DEATH OF AUTUMN
the flowers are all dead
the sun sobs softly over
the hearses of sweet honeysuckles
and dying poppies
as autumn's cancerous chortle
is gnawing the floal sanctum
painful silence echoes
sadness is at Man's very heart
remembrance of growth of perfume of love
embraces
I stand alone and weep
when the wind whispers something sweet in my ear
and
I smile again
Can any1 tell me what u think of my poem???
Let me say again: Lovely! Could you give me a pen name, to put under the poem, when I put it on paper? That would be great.
Very nice work--please! let's see much more of you here. Do be careful about your work being stolen, though.......
Take care.
*Edit: Thanks so much--I will put "Maryam" under the poem. I hope we all see much more of you here at Yahoo!Answers. Thanks for sharing.
Reply:Perfect sad poem good but depressing!
Reply:It's very sad. Man, I am starting to tear a bit and I never cry. I think it is beautiful.
Reply:Well, I'm really not that familiar with honeysuckles and dying poppies and all since I live in the Philippines but nonetheless I like it. Brooding and dark yet it has this sweetness to it especially in the last line. You start with the flowers being all dead and it seems to give off a really melancholic aura but in the end, you could smile again and that's really good. Keep it up.
Reply:good job
Reply:niceee....
Reply:VERY descriptive! VERY dark with a great ending. This is a good one! I would change the last to "I stand alone and weep when the wind whispers something sweet in my ear, again... I smile" One change in wording and it wraps it up perfectly. Remember over use of the word AND in your future poems. Great Job!
Reply:Obviously you have a desire to write and create imagery. You don't seem to stay with any one inspiration and so you just push/compress images together without thinking about them and how they will be read and so some of what you group together is just ... inappropriate? Not working for me, anyway.

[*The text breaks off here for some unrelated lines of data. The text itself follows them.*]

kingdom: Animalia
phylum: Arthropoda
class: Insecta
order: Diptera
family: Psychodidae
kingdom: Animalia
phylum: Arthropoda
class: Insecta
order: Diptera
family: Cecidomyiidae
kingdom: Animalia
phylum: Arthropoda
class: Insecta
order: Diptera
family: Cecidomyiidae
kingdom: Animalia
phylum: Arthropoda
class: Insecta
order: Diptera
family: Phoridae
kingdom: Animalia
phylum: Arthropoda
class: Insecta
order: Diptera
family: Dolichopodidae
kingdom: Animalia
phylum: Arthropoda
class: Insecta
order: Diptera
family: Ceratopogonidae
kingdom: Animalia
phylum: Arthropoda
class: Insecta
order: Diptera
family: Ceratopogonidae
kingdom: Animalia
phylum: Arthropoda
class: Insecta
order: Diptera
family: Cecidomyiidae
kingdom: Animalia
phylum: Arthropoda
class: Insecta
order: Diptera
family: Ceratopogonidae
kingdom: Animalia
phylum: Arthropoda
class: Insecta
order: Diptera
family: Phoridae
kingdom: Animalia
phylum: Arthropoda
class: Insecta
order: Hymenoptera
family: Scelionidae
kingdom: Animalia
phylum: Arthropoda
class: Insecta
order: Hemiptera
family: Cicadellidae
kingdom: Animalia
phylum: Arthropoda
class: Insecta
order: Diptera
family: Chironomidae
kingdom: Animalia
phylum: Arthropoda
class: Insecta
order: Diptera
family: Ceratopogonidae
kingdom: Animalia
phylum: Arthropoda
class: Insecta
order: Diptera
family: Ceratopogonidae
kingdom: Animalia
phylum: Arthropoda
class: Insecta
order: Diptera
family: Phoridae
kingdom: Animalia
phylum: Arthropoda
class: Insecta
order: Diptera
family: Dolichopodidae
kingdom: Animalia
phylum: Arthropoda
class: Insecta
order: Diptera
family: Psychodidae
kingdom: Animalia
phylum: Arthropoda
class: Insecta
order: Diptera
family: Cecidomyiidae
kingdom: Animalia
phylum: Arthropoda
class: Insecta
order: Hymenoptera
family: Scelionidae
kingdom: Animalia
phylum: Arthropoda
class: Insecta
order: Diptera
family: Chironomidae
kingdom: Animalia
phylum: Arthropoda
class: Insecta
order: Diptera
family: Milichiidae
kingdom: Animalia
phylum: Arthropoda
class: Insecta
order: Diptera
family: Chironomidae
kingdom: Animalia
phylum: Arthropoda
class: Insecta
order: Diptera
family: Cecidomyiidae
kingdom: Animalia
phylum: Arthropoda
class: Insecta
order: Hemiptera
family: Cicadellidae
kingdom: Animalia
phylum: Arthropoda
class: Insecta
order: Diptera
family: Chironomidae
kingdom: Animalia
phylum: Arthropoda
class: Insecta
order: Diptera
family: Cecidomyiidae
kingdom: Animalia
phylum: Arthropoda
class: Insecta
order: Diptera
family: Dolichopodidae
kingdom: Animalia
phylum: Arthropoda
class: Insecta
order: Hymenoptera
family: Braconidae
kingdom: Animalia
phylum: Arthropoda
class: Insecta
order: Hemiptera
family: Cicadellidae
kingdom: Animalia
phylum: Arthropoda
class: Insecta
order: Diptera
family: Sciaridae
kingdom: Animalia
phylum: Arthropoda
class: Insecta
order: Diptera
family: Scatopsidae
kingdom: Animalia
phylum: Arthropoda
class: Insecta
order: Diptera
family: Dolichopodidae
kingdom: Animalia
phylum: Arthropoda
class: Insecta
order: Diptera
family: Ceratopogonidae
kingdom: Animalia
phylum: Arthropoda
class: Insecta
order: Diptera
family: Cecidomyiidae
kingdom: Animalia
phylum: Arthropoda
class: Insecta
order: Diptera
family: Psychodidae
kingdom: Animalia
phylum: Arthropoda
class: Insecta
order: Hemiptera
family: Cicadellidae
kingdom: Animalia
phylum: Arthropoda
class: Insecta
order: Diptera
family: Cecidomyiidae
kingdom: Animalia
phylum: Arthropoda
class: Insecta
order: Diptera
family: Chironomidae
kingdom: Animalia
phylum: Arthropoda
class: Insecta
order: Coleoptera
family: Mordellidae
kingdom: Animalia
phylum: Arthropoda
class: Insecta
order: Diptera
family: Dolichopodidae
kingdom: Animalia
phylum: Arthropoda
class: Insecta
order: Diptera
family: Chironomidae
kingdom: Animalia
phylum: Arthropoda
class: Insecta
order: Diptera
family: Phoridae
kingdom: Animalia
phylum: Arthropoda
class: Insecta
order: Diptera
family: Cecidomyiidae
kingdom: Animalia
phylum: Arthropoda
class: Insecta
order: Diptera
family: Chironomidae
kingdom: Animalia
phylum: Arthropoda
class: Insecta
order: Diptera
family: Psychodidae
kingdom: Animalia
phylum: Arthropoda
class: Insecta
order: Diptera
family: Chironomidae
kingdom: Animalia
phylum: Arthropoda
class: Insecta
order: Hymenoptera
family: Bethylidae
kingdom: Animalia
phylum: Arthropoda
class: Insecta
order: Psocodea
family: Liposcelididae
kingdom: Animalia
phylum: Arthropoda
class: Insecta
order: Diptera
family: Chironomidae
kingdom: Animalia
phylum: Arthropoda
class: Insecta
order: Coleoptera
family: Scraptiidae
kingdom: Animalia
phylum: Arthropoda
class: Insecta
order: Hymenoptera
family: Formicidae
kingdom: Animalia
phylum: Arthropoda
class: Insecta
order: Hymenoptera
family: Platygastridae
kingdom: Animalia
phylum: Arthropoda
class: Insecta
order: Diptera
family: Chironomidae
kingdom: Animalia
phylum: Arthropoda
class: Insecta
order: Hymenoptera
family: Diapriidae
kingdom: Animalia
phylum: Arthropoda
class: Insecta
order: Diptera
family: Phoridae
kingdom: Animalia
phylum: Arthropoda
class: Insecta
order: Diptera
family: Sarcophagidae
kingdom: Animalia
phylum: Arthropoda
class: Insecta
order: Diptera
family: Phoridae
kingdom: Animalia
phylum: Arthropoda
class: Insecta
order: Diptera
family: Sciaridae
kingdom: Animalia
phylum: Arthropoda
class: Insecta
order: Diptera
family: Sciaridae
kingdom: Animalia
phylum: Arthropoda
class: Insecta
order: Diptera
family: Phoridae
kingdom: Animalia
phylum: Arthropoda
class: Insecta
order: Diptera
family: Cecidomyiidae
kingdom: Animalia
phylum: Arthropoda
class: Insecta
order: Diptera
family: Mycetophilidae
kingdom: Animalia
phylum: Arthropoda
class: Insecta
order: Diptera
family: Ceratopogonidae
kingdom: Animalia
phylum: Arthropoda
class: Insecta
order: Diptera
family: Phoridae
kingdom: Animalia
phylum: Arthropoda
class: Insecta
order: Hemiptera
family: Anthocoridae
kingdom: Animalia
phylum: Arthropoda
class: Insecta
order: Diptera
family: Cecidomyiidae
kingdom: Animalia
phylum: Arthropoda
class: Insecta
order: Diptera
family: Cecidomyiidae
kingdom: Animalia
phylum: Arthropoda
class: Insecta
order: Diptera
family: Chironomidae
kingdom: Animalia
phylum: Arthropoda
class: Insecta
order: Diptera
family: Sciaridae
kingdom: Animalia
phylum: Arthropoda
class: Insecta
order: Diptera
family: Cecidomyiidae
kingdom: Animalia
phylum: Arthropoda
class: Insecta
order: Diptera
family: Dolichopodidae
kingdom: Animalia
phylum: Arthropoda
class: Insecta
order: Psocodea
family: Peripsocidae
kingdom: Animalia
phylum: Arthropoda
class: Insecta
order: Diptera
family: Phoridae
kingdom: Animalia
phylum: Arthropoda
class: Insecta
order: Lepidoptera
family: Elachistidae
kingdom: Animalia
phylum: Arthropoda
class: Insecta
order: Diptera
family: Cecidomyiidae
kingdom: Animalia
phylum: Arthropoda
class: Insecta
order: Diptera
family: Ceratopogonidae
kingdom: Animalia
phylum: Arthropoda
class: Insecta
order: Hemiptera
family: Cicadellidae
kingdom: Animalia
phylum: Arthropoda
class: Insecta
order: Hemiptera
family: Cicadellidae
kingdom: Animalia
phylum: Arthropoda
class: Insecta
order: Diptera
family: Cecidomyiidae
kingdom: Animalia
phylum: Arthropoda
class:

This can be fixed with focus.
Your focus.
Assuming you are fairly young (high school?), this is a lot better than most of the tripe we read on this site. I'm not crazy about what you've written but compared to most of the other stuff I've seen here from your age group you are leagues ahead of your erstwhile competition. (OK, that's not saying a lot...but still leagues ahead. Let's go with that.)
Give this one another shot.
Did you mean floal or floral? I'm hoping floral.
Reply:"I stand alone and weep
when the wind whispers something sweet in my ear
and
I smile again"
loved it
Reply:A wonderful piece in my opinion.
I can see some room for improvement but outside of that.....
Well done!
Reply:Ooooh, very nice! You capture a dark yet sweet aspect of Autumn's end and I loved it! Keep writing!